On Monday, April 9, the Richard Paul Richman Center for Business, Law, and Public Policy, in collaboration with Columbia Women in Business (CWiB), hosted a fireside chat with Andrea Jung, president and CEO of Grameen America. In conversation with CWiB Co-Presidents Ariel Gold and Eileen Ng, Jung discussed her career path and the many lessons she has learned about values, hard work, and leadership.

Since 2014, Jung has been at the helm of Grameen America, the microfinance nonprofit founded by social entrepreneur Muhammad Yunus. The organization—mirrored after Yunus’s Grameen Bank of Bangladesh, which along with its founder earned a Nobel Peace Prize in 2006—provides microloans, financial training, and support to low-income women entrepreneurs around the United States. Since its founding in the midst of the financial crisis in 2008, Grameen America has given more than $820 million in microfinance loans and achieved an astounding 99% repayment rate.

The secret to their success? A mix of education, community, and consistency. First and foremost, Grameen staff provide basic financial training to peer groups of potential loan applicants. Once applicants receive a loan, they are required to take part in what Jung termed the “weekly glue”—weekly community meetings during which lendees repay loans, share their experiences, and give support to one another. Jung’s mission, above all else, is to scale these efforts.

Jung arrived at Grameen after heading Avon Products Inc., a publicly traded Fortune 500 company, as its first female CEO and chairwoman.
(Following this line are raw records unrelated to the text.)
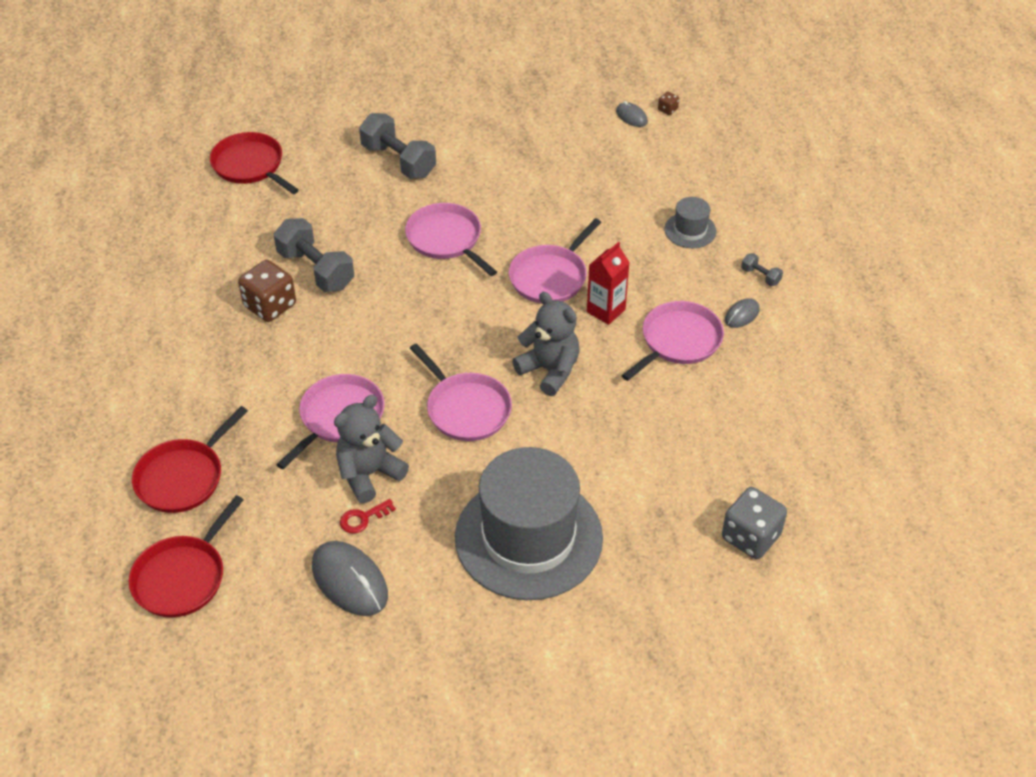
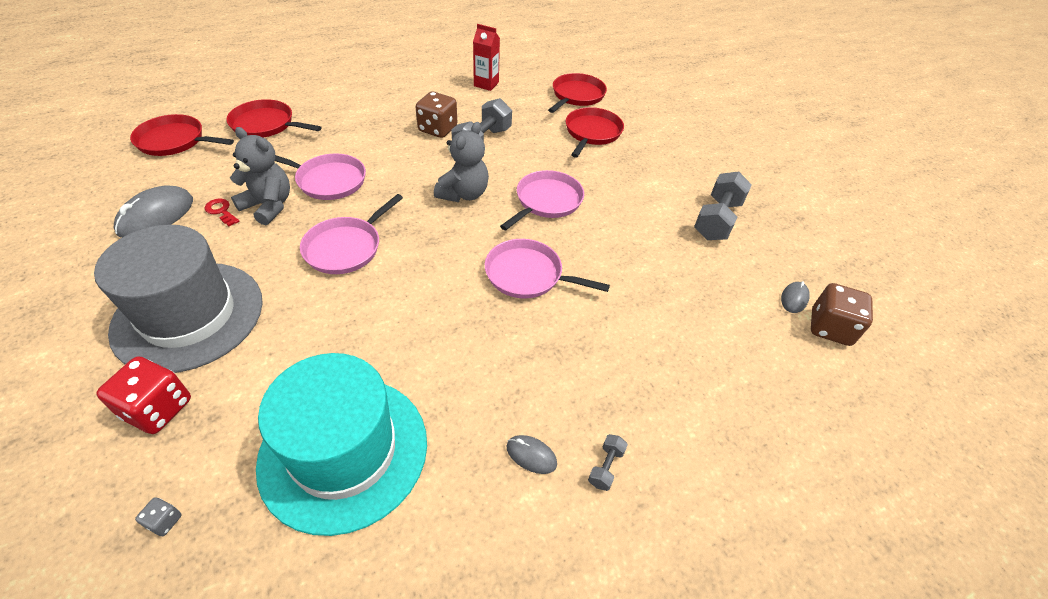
camera: 70 degrees right, 0 degrees up
grey dumbbell [359,113,436,179] -> grey dumbbell moved to [694,171,752,240]
grey teddy bear [512,292,580,396] -> grey teddy bear moved to [434,122,489,202]
red carton [587,242,630,325] -> red carton moved to [473,24,500,91]
pink pan [621,301,724,381] -> none
brown dice [658,91,679,115] -> brown dice [811,283,873,346], size x2.26
grey hat [664,197,717,248] -> none
grey dice [722,487,787,559] -> grey dice [135,497,182,536], size x0.44
none -> red dice [96,356,191,434]
none -> turquoise hat [256,353,427,536]
none -> red pan [566,107,624,158]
Starting in marketing and rising up the ranks, Jung took over in 1999, at the start of a major corporate transformation. (The company’s slogan, for one, changed from “Ding Dong, Avon Calling!” to “Avon: The Company for Women.”) When Jung first joined Avon, the CEO and chairman at the time, Jim Preston, kept a plaque in his office titled the “Evolution of Leadership,” showing a barefoot ape, a barefoot man, a wingtip shoe, and a high-heeled pump in succession. To many, Jung’s rise to the top signaled Avon’s ultimate step in its leadership evolution.
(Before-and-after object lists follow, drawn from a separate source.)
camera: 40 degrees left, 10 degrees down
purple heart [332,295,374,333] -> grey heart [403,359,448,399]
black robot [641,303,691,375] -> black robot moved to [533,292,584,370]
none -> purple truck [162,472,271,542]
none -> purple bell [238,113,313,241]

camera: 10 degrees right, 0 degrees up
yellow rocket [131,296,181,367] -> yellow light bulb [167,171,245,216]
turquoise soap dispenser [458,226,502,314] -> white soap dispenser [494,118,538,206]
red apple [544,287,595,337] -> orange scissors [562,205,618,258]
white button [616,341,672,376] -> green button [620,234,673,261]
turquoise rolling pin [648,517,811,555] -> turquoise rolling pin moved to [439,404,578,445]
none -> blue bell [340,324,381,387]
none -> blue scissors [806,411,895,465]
Asked about the lessons she has learned during her career, Jung offered a mix of value-driven examples. Chief among them was a piece of advice she received from a mentor when initially passed over for the CEO role at Avon in 1998: “Follow your compass, not your clock.” In that particular instance of disappointment, this meant sticking with a company that she believed in—a company that was “in the business of changing lives, not just selling lipstick,” as Jung told the audience.

Andrea Jung
Ariel Gold, Andrea Jung, and Eileen Ng

 

Overall, this mantra has meant a career philosophy based on passion and values. “You have to have passion for the work,” Jung said. “All other things being equal, if it’s a job or if it’s even a career, for it to be sustainable and for you to really put all that comes into it, you have to love what you do.” This attitude helped Jung shape a mission-driven career, rather than one focused on the corner office. And in 2014, it led her to the leadership of Grameen America.
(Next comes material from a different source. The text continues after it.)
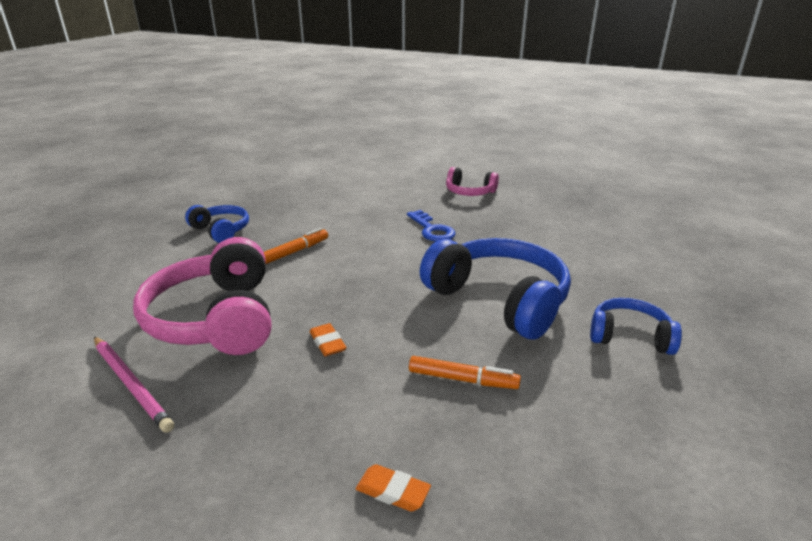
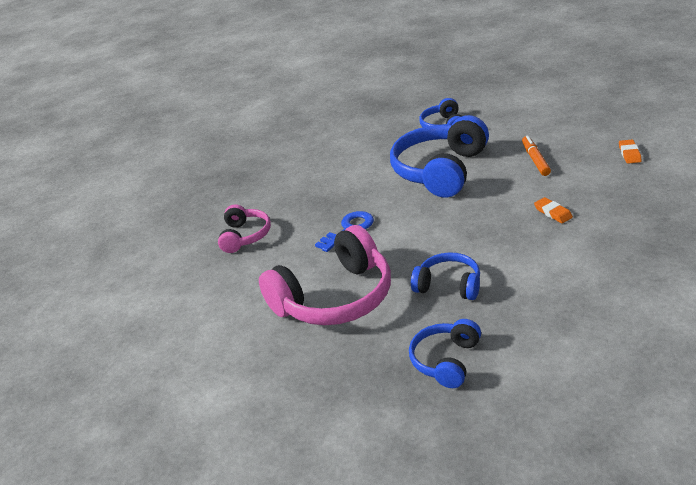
camera: 105 degrees left, 5 degrees up
pink pencil [94,337,174,433] -> none
pink headphones [133,237,271,355] -> pink headphones moved to [259,225,391,325]
orange marker [264,228,328,264] -> blue headphones [411,252,480,300]
orange eraser [310,323,347,357] -> orange eraser turned 75 degrees counterclockwise [534,197,573,223]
Though she made a shift from the for-profit to the nonprofit sector, Jung noted that she saw continuity in her work. “The personal satisfaction over the 20 years [at Avon] was really the social good that we did in terms of empowering families,” Jung told the audience. At Grameen, she found a very different organization with a very similar socio-economic focus.

The career shift also entailed a relatively smooth transfer of skills. “A nonprofit business is still a business,” said Jung, noting that focusing on returns for the philanthropic dollar has helped keep Grameen successful. Speaking of her efforts to scale the organization, Jung stressed the need for the philanthropic community to clear the negative reputation of “overhead,” and emphasized the importance of investing in people and infrastructure. “If we believe that the NGO world can help solve some of our world’s biggest issues, we can’t under-resource it from a human capital point of view.”

Ending the discussion with a view to the future, Jung delivered an encouraging message to young professionals with aspirations to business leadership. She herself entered the workforce in the late 1970s, and strove for hard-to-reach opportunities at a time when very few women—let alone women of Chinese heritage—held leading roles in business. While this left her with few role models and paths to follow, Jung found fuel for growth within her family’s values, discipline, and ambition.

These days, Jung is confident that doors will continue opening for women and individuals of diverse backgrounds. “I think we have reached a very, very important inflection point from a diversity point of view for leadership. I look at the next 10 years, and I really do believe that this generation is going to face a hugely different set of opportunities,” she concluded.